— start Records shown —
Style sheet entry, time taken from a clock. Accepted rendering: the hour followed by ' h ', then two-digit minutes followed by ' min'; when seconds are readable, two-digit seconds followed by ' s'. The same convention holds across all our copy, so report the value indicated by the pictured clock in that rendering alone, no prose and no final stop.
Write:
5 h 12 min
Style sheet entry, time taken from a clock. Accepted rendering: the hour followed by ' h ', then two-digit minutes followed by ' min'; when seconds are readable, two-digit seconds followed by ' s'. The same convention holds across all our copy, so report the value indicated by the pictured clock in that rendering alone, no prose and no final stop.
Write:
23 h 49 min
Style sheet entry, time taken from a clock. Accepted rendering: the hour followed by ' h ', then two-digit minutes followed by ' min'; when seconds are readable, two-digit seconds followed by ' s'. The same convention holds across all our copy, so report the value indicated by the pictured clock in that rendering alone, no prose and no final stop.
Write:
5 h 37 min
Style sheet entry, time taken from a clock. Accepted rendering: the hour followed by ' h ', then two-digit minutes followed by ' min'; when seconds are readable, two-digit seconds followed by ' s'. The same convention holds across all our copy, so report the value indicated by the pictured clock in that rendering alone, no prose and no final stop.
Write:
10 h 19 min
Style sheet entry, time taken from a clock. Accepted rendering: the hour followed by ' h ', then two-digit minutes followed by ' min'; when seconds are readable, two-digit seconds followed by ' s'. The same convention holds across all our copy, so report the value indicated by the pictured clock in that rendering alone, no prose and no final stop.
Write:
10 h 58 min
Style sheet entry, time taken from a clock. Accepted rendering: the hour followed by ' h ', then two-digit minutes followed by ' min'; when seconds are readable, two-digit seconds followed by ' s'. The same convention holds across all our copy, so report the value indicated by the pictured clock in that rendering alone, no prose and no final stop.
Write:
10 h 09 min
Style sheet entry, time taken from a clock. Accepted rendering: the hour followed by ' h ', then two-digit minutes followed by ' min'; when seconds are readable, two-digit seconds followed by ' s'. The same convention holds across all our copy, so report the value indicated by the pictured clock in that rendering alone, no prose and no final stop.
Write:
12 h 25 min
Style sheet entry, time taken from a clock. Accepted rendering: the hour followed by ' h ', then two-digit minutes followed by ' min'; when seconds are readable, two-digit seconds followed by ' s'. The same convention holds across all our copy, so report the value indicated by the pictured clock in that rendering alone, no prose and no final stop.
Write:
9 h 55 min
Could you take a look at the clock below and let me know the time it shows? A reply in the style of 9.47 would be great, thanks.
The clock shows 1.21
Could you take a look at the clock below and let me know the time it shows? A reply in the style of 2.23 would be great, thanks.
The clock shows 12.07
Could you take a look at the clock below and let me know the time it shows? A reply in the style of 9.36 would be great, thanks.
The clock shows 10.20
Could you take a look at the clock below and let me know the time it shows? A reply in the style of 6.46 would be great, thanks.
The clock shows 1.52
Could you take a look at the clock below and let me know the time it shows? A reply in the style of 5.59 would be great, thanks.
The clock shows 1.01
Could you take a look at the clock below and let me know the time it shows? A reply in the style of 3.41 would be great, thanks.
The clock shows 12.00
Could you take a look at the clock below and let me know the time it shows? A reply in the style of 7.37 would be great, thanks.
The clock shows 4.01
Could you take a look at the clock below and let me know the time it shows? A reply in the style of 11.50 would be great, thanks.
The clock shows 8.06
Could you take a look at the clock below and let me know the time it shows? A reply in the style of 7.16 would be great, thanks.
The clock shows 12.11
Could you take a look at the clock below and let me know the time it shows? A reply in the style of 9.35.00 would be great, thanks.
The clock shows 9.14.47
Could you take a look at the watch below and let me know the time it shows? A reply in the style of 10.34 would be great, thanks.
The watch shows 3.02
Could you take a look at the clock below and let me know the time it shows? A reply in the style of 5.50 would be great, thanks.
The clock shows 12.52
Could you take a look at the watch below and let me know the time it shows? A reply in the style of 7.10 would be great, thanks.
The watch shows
— end Records shown —
Your instructions = Copy out all of the rows above word for word, changing nothing.

The reply =
Style sheet entry, time taken from a clock. Accepted rendering: the hour followed by ' h ', then two-digit minutes followed by ' min'; when seconds are readable, two-digit seconds followed by ' s'. The same convention holds across all our copy, so report the value indicated by the pictured clock in that rendering alone, no prose and no final stop.
Write:
5 h 12 min
Style sheet entry, time taken from a clock. Accepted rendering: the hour followed by ' h ', then two-digit minutes followed by ' min'; when seconds are readable, two-digit seconds followed by ' s'. The same convention holds across all our copy, so report the value indicated by the pictured clock in that rendering alone, no prose and no final stop.
Write:
23 h 49 min
Style sheet entry, time taken from a clock. Accepted rendering: the hour followed by ' h ', then two-digit minutes followed by ' min'; when seconds are readable, two-digit seconds followed by ' s'. The same convention holds across all our copy, so report the value indicated by the pictured clock in that rendering alone, no prose and no final stop.
Write:
5 h 37 min
Style sheet entry, time taken from a clock. Accepted rendering: the hour followed by ' h ', then two-digit minutes followed by ' min'; when seconds are readable, two-digit seconds followed by ' s'. The same convention holds across all our copy, so report the value indicated by the pictured clock in that rendering alone, no prose and no final stop.
Write:
10 h 19 min
Style sheet entry, time taken from a clock. Accepted rendering: the hour followed by ' h ', then two-digit minutes followed by ' min'; when seconds are readable, two-digit seconds followed by ' s'. The same convention holds across all our copy, so report the value indicated by the pictured clock in that rendering alone, no prose and no final stop.
Write:
10 h 58 min
Style sheet entry, time taken from a clock. Accepted rendering: the hour followed by ' h ', then two-digit minutes followed by ' min'; when seconds are readable, two-digit seconds followed by ' s'. The same convention holds across all our copy, so report the value indicated by the pictured clock in that rendering alone, no prose and no final stop.
Write:
10 h 09 min
Style sheet entry, time taken from a clock. Accepted rendering: the hour followed by ' h ', then two-digit minutes followed by ' min'; when seconds are readable, two-digit seconds followed by ' s'. The same convention holds across all our copy, so report the value indicated by the pictured clock in that rendering alone, no prose and no final stop.
Write:
12 h 25 min
Style sheet entry, time taken from a clock. Accepted rendering: the hour followed by ' h ', then two-digit minutes followed by ' min'; when seconds are readable, two-digit seconds followed by ' s'. The same convention holds across all our copy, so report the value indicated by the pictured clock in that rendering alone, no prose and no final stop.
Write:
9 h 55 min
Could you take a look at the clock below and let me know the time it shows? A reply in the style of 9.47 would be great, thanks.
The clock shows 1.21
Could you take a look at the clock below and let me know the time it shows? A reply in the style of 2.23 would be great, thanks.
The clock shows 12.07
Could you take a look at the clock below and let me know the time it shows? A reply in the style of 9.36 would be great, thanks.
The clock shows 10.20
Could you take a look at the clock below and let me know the time it shows? A reply in the style of 6.46 would be great, thanks.
The clock shows 1.52
Could you take a look at the clock below and let me know the time it shows? A reply in the style of 5.59 would be great, thanks.
The clock shows 1.01
Could you take a look at the clock below and let me know the time it shows? A reply in the style of 3.41 would be great, thanks.
The clock shows 12.00
Could you take a look at the clock below and let me know the time it shows? A reply in the style of 7.37 would be great, thanks.
The clock shows 4.01
Could you take a look at the clock below and let me know the time it shows? A reply in the style of 11.50 would be great, thanks.
The clock shows 8.06
Could you take a look at the clock below and let me know the time it shows? A reply in the style of 7.16 would be great, thanks.
The clock shows 12.11
Could you take a look at the clock below and let me know the time it shows? A reply in the style of 9.35.00 would be great, thanks.
The clock shows 9.14.47
Could you take a look at the watch below and let me know the time it shows? A reply in the style of 10.34 would be great, thanks.
The watch shows 3.02
Could you take a look at the clock below and let me know the time it shows? A reply in the style of 5.50 would be great, thanks.
The clock shows 12.52
Could you take a look at the watch below and let me know the time it shows? A reply in the style of 7.10 would be great, thanks.
The watch shows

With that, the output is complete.